The parties to the deal, both Cameron and Clegg, would have clear but conflicting strategic objectives. Both could imagine scenarios which would greatly advance their parties’ interests.
Cameron would hope to emulate the experience of other leaders of minority governments who had used the prestige of government to underpin their electoral appeal and to push on in a second election to achieve an overall majority. Harold Wilson pulled this trick off twice.
But it might not be so easy this time. Cameron has to grapple with urgent and desperate issues. He either begins to deal with them effectively and accepts the pain that will inevitably attend such an enterprise, or he ducks the issues and is easily attacked as failing to attack the country’s all too obvious problems. A year or two into a new Tory government, and the voters could be – one way or another – badly disappointed. The honeymoon this time might be a very short one.
For Nick Clegg, the issues are almost equally daunting. His task will be to pull the plug on the new government at a time when he won’t be accused of irresponsibility and of plunging the country into further electoral turmoil. He will want an issue which will, from both a position of principle and of prospective electoral advantage, allow him to go to the country as the alternative government. He will argue that while he had played his part in providing stable government he could no longer support a Tory-led administration that was heading down the wrong path. But his long-term objective would rest on the assertion that the Lib Dems were now the only party that could both defeat the Tories and form a stable majority government.

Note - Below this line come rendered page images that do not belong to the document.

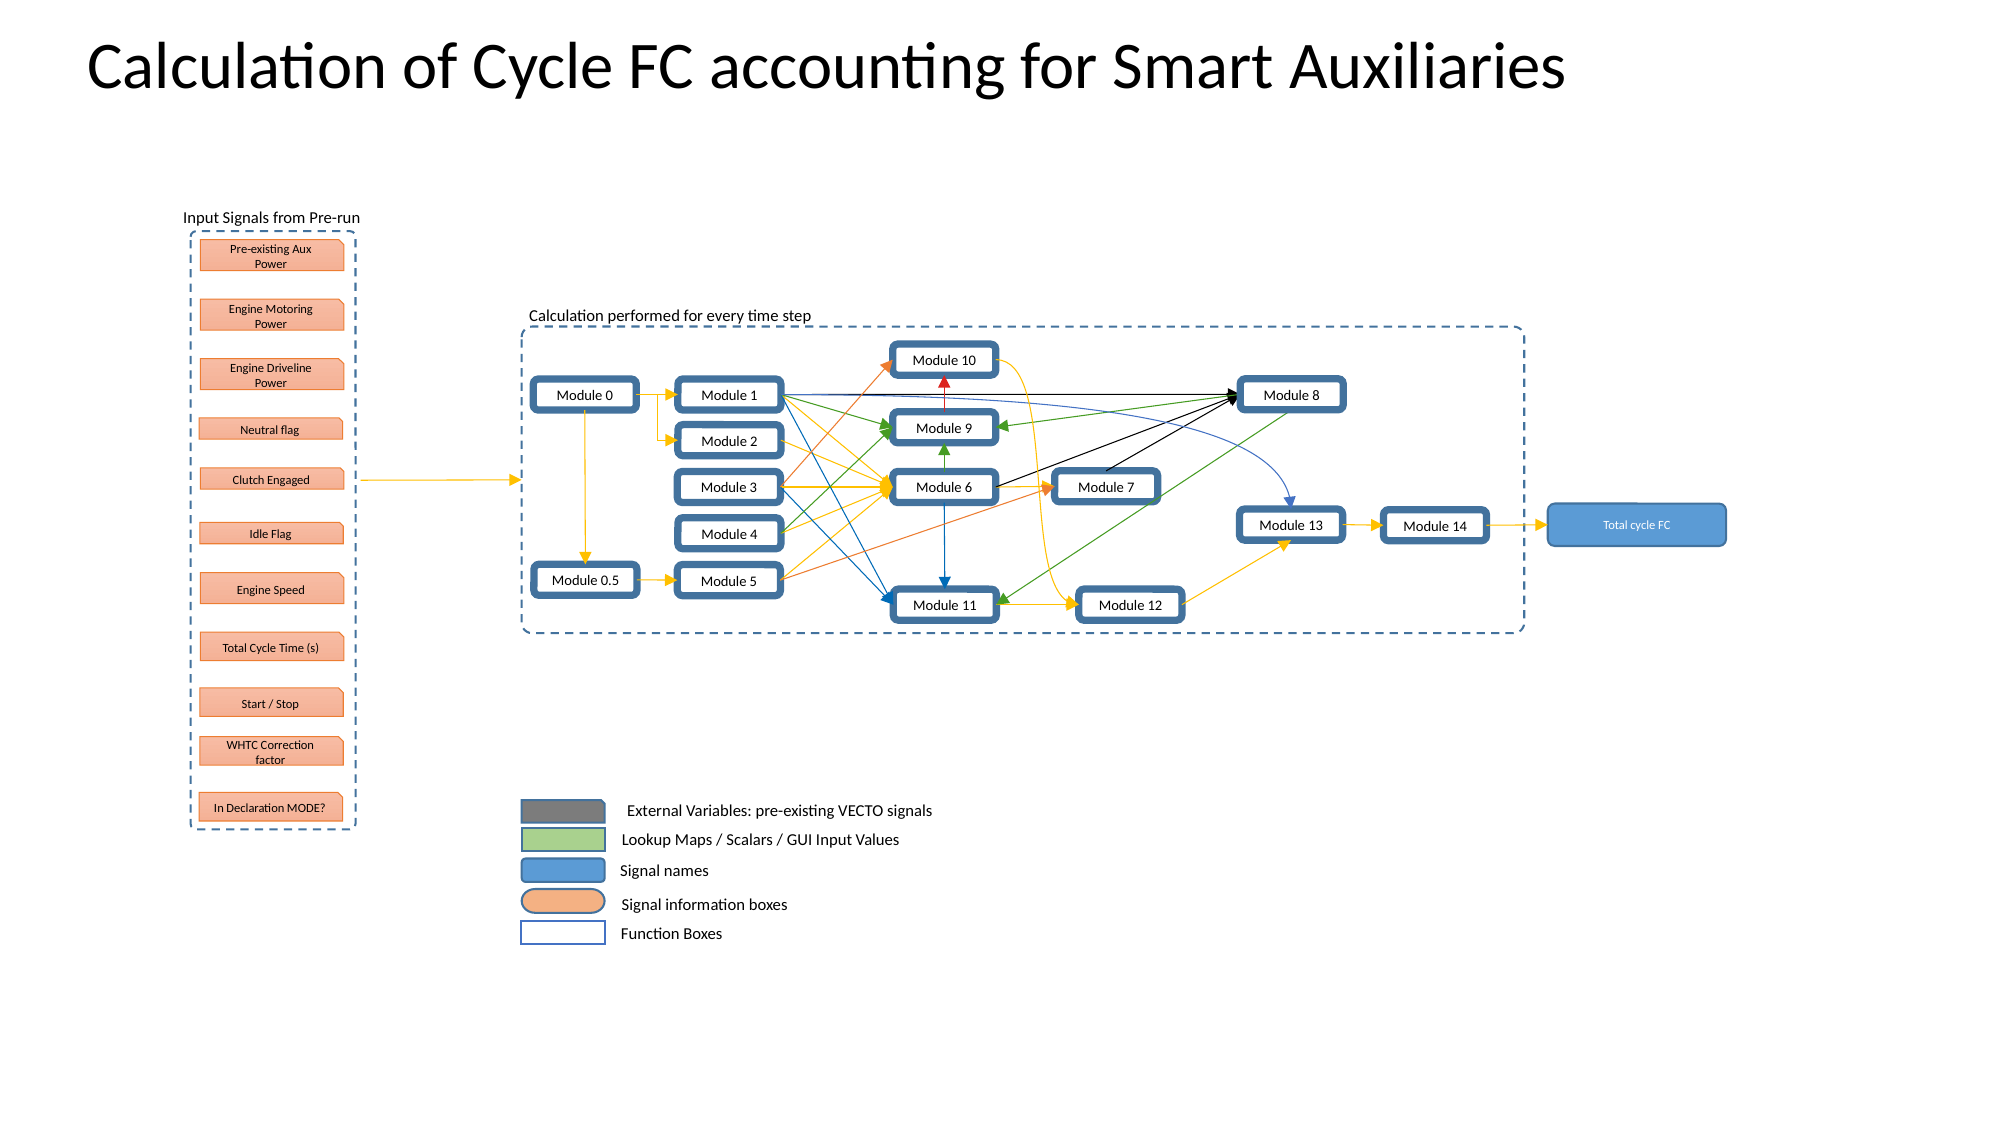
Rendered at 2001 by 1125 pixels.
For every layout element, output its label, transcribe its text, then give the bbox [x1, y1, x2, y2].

text_box Input Signals from Pre-run [168, 200, 376, 235]
text_box Start / Stop [199, 687, 344, 717]
text_box [189, 235, 357, 831]
text_box Idle Flag [199, 521, 344, 545]
text_box Module 12 [1077, 605, 1183, 622]
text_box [1079, 394, 1292, 510]
text_box Module 10 [891, 343, 997, 377]
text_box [780, 359, 893, 488]
text_box Calculation of Cycle FC accounting for Smart Auxiliaries [72, 13, 1584, 109]
text_box [520, 857, 605, 883]
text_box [1079, 510, 1292, 605]
text_box Module 14 [1382, 508, 1488, 542]
text_box WHTC Correction factor [199, 736, 344, 766]
text_box [520, 799, 606, 824]
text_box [780, 486, 995, 581]
text_box In Declaration MODE? [198, 791, 344, 822]
text_box Signal information boxes [606, 886, 803, 921]
text_box Module 13 [1292, 507, 1344, 542]
text_box [520, 887, 606, 914]
text_box [520, 325, 1526, 635]
text_box Total cycle FC [1546, 502, 1728, 548]
text_box Module 0 [532, 377, 638, 412]
text_box Lookup Maps / Scalars / GUI Input Values [607, 821, 919, 857]
text_box [521, 827, 606, 852]
text_box Calculation performed for every time step [514, 296, 827, 332]
text_box [520, 920, 606, 945]
text_box Module 8 [1239, 377, 1345, 411]
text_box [636, 394, 678, 441]
text_box Neutral flag [198, 417, 344, 440]
text_box Module 11 [892, 588, 998, 622]
text_box External Variables: pre-existing VECTO signals [612, 792, 948, 828]
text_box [893, 394, 995, 486]
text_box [780, 581, 894, 605]
text_box Module 0.5 [532, 563, 639, 597]
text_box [995, 359, 1079, 605]
text_box Signal names [605, 852, 724, 887]
text_box Function Boxes [606, 915, 738, 951]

It is now 100 years since Labour began its push to supplant the Liberals as the alternative to the Tories. The Conservatives, like the poor, are always with us (and some would argue that there is a causal connection between the two propositions). The perennial question in British politics is as to who will constitute the alternative. Today’s Liberals have their sights on the real possibility of reversing 100 years of history.
Bryan Gould
4 May 2010
This article was published in the online Guardian on 5 May.